Music enthusiast Steve Gedrose explores the world of jazz from its roots to the present day. He breaks the fascinating, ever evolving, genre of jazz into easily digestible themes, backed up of course with plenty of music examples.
In each episode Steve will introduce you to musicians who were (or are) some of the key driving forces behind the evolution of Jazz music.
We recorded Steve's presentations live at the beautiful Old Fire Hall in downtown Whitehorse, Yukon. Annually, between October and April Jazz Yukon presents five concerts as part their Jazz in the Hall concert series. These events feature leading local jazz groups and are opened with a presentation by Steve where he provides some background about the live music performed that evening.
Steve delves into the origins of jazz in New Orleans, Louisiana, illustrated with music samples from Scott Joplin, Jelly Roll Morton, Bix Beiderbecke, The Original Dixieland Jazz Band and the king of them all, Louis Armstrong.
For our second episode Steve is focused on “The Swing Era.” This is usually defined as the period between 1935 to 1946, when Big Bands and swing dance halls made jazz the most popular style of music in North America. You’ll hear swinging music from the big bands of Benny Goodman, Glenn Miller, Artie Shaw, William ”Count” Basie and Duke Ellington.
Steve examines the fusion of music from Latin America with North American jazz. We share music examples from such respected musicians as Machito, Tito Puente, Cal Tjader, Stan Getz, Antonio Carlos Jobim and Joao Gilberto as well as Paquito D’Rivera and Arturo Sandoval.
We are sticking close to home with “Canadian Jazz Legends” as we introduce some of the most influential Canadian jazz musicians of the post war era. Included in this episode is music from such important artists as Fraser MacPherson, Tommy Banks, Moe Koffman, Ed Bickert, and Rob McConnell.
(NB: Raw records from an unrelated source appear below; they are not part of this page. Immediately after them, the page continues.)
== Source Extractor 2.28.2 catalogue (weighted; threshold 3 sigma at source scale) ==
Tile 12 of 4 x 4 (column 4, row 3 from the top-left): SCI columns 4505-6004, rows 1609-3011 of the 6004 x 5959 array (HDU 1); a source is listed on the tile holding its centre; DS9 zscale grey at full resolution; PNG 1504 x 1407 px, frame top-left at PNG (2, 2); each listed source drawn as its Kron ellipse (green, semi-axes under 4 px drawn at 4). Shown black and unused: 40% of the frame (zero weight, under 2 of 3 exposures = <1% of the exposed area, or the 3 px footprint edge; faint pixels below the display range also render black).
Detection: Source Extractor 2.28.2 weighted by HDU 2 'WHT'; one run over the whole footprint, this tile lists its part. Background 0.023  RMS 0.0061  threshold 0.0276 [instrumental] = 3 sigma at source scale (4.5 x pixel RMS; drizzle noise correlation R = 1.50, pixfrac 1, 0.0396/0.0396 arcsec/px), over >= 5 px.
In this episode Steve talks about “Gypsy Jazz”. He discusses the influence of a style of jazz that began across the Atlantic Ocean, in France, in the 1930’s. There's the music of one of it’s main architects “The Quintette du Hot Club de France”, featuring gypsy guitarist Jean “Django” Reinhardt and French violinist Stephane Grappelli. We will also hear music recorded by Bireli Lagrene and The Rosenberg Trio.
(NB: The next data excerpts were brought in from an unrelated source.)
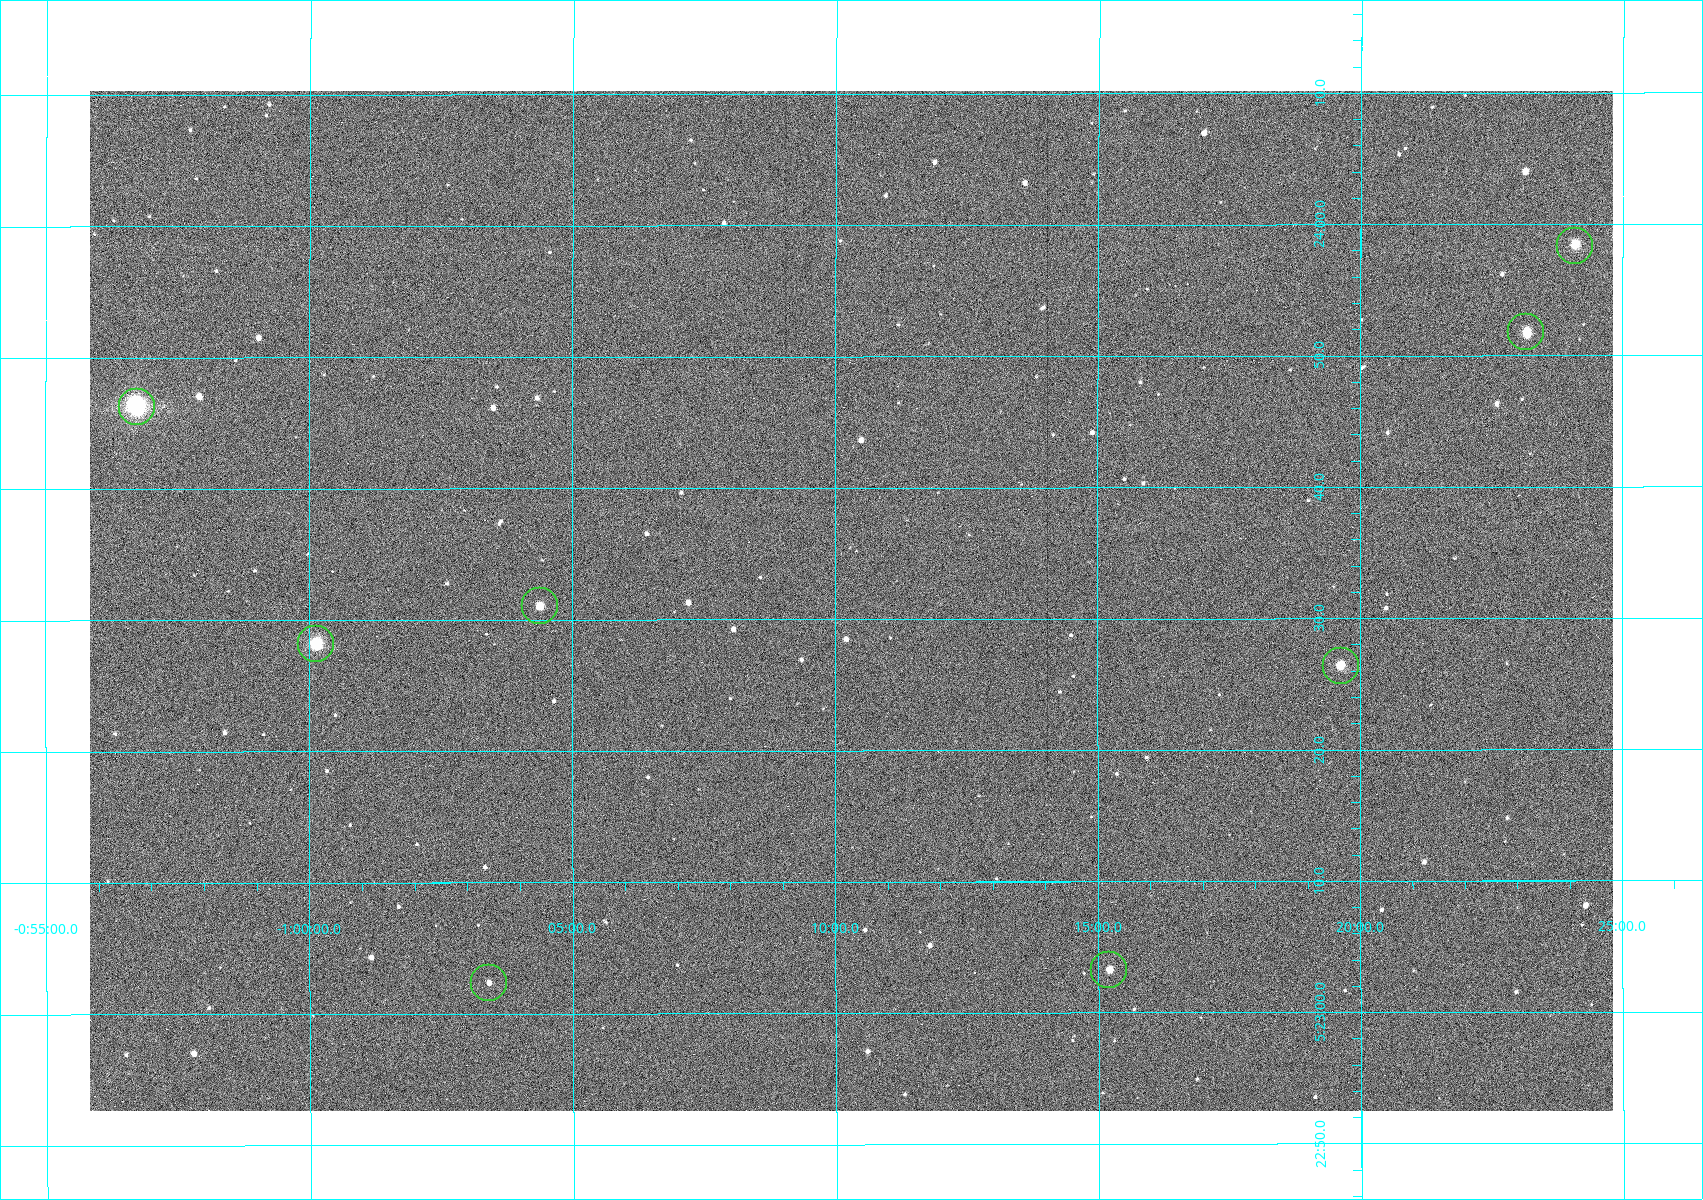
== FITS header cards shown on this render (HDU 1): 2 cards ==
NAXIS1  =                 1523
NAXIS2  =                 1020

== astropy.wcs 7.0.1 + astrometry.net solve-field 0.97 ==
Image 1523 x 1020 px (HDU 1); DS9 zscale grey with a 90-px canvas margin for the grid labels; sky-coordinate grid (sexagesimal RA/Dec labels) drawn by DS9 from the SOLVED WCS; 8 Tycho-2 reference stars matched to detected sources circled (green)
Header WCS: RA---TAN/DEC--TAN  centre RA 05:23:31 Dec -01:10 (80.88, -1.17 deg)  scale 1.14 arcsec/px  FOV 29.0' x 19.4'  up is +90 deg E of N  parity flipped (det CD > 0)
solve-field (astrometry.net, Tycho-2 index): VERIFIED the header's WCS against the Tycho-2 star catalogue (8 matches, 0 conflicts) and refined it, rather than solving blind
Solved WCS: RA---TAN-SIP/DEC--TAN-SIP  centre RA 05:23:31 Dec -01:10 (80.88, -1.17 deg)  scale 1.14 arcsec/px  FOV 29.0' x 19.4'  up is +90 deg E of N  parity flipped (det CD > 0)
The solver's refit moves the header's centre by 0.31 arcsec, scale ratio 1.001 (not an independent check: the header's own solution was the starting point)
Tycho-2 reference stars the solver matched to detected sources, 8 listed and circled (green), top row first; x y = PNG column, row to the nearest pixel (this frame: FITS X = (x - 90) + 1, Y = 1020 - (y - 91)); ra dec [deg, ICRS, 3 dp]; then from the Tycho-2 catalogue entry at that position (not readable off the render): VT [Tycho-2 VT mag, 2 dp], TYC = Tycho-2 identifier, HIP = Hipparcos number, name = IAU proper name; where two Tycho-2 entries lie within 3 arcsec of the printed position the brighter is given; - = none
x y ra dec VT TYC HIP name
1575 246 80.993 -1.402 10.12 4753-1097-1 - -
1526 332 80.966 -1.386 10.33 4753-1182-1 - -
137 407 80.943 -0.946 8.91 4753-387-1 - -
540 606 80.879 -1.073 10.48 4753-1534-1 - -
316 644 80.867 -1.002 7.84 4753-1205-1 25199 -
1341 666 80.860 -1.327 11.24 4753-1591-1 - -
1109 970 80.764 -1.254 10.69 4753-1358-1 - -
489 983 80.760 -1.057 11.82 4753-1463-1 - -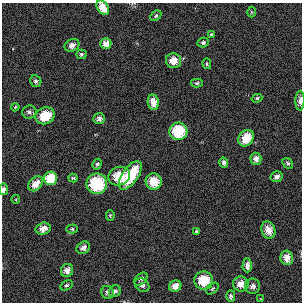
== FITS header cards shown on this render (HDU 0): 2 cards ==
NAXIS1  =                  300
NAXIS2  =                  300

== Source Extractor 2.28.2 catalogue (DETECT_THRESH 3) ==
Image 300 x 300 px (HDU 0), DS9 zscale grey, 1 PNG px = 1 image px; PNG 304 x 304 px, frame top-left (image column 1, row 300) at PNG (2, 3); each listed source drawn as its Kron ellipse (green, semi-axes under 4 px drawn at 4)
Background 798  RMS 4.4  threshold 13.3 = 3 sigma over >= 5 px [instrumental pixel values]
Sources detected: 56; all 56 listed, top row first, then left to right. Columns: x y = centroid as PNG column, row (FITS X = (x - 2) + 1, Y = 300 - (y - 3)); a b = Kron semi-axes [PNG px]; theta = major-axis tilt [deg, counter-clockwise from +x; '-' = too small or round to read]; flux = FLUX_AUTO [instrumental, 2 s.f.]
Episode six introduces several of the most influential singers in the development of jazz. Of the many important figures in the story of vocal jazz, Steve chooses examples from Billie Holiday, Ella Fitzgerald, Sarah Vaughan, Nat King Cole and “old blue eyes” Frank Sinatra.
The focus of this episode is the American jazz musician Thelonious Monk. The work of this eccentric composer, pianist and bandleader is fundamental to the story of modern jazz. With his quirky playing style and unique sense of harmony and melody Monk’s music continues to inspire and challenge jazz artists. This episode looks at several well-known pieces delivered by such remarkable artists as Kevin Mahogany, Carmen McRae, Miles Davis as well as The Thelonious Monk Quartet, featuring John Coltrane and The Thelonious Monk Big Band.
During the late 1960’s and early 1970’s rock was king. This jazz- rock fusion style grew from jazz players’ interest in incorporating the intensity of rock and it’s electronic instruments into their jazz repertoire. We’ll hear several key figures in this movement including Miles Davis, Weather Report, Larry Coryell, Herbie Hancock and Chick Corea.
In this episode Steve shines some light on “The Art of the Trio.” The trio format remains one of the most popular in the jazz genre. He investigates the trio development as illustrated by such brilliant artists as Bill Evans, Oscar Peterson, Keith Jarrett, the Poll Winning Trio of Barney Kessel with Ray Brown and Shelley Manne, as well as an all-star trio led by Pat Metheny.
Steve gives us an overview of some contemporary jazz vocalists working in the music scene of today. We’ll hear a variety of musical examples from Roberta Gamberini, Emilie-Claire Barlow, Tierney Sutton, Esperanza Spalding and Kurt Elling.
In this episode Steve focuses on a single instrument – the electric jazz guitar and samples some favourite contemporary electric jazz guitarists who have pushed the boundaries of modern jazz. Musical guests include Bill Frisell, John Scofield, Mike Stern, and Pat Martino.
This episode features a single artist, the uniquely voiced Blossom Dearie. This gifted pianist and singer brought her joyous personality to every piece of music that she recorded. Blossom chirps her way through song excerpts from such highly regarded song-writing duos as George and Ira Gershwin, Howard Dietz and Arthur Schwartz, E.Y. (Yip) Harburg and Harold Arlen, Marty Clark and Bob Haymes.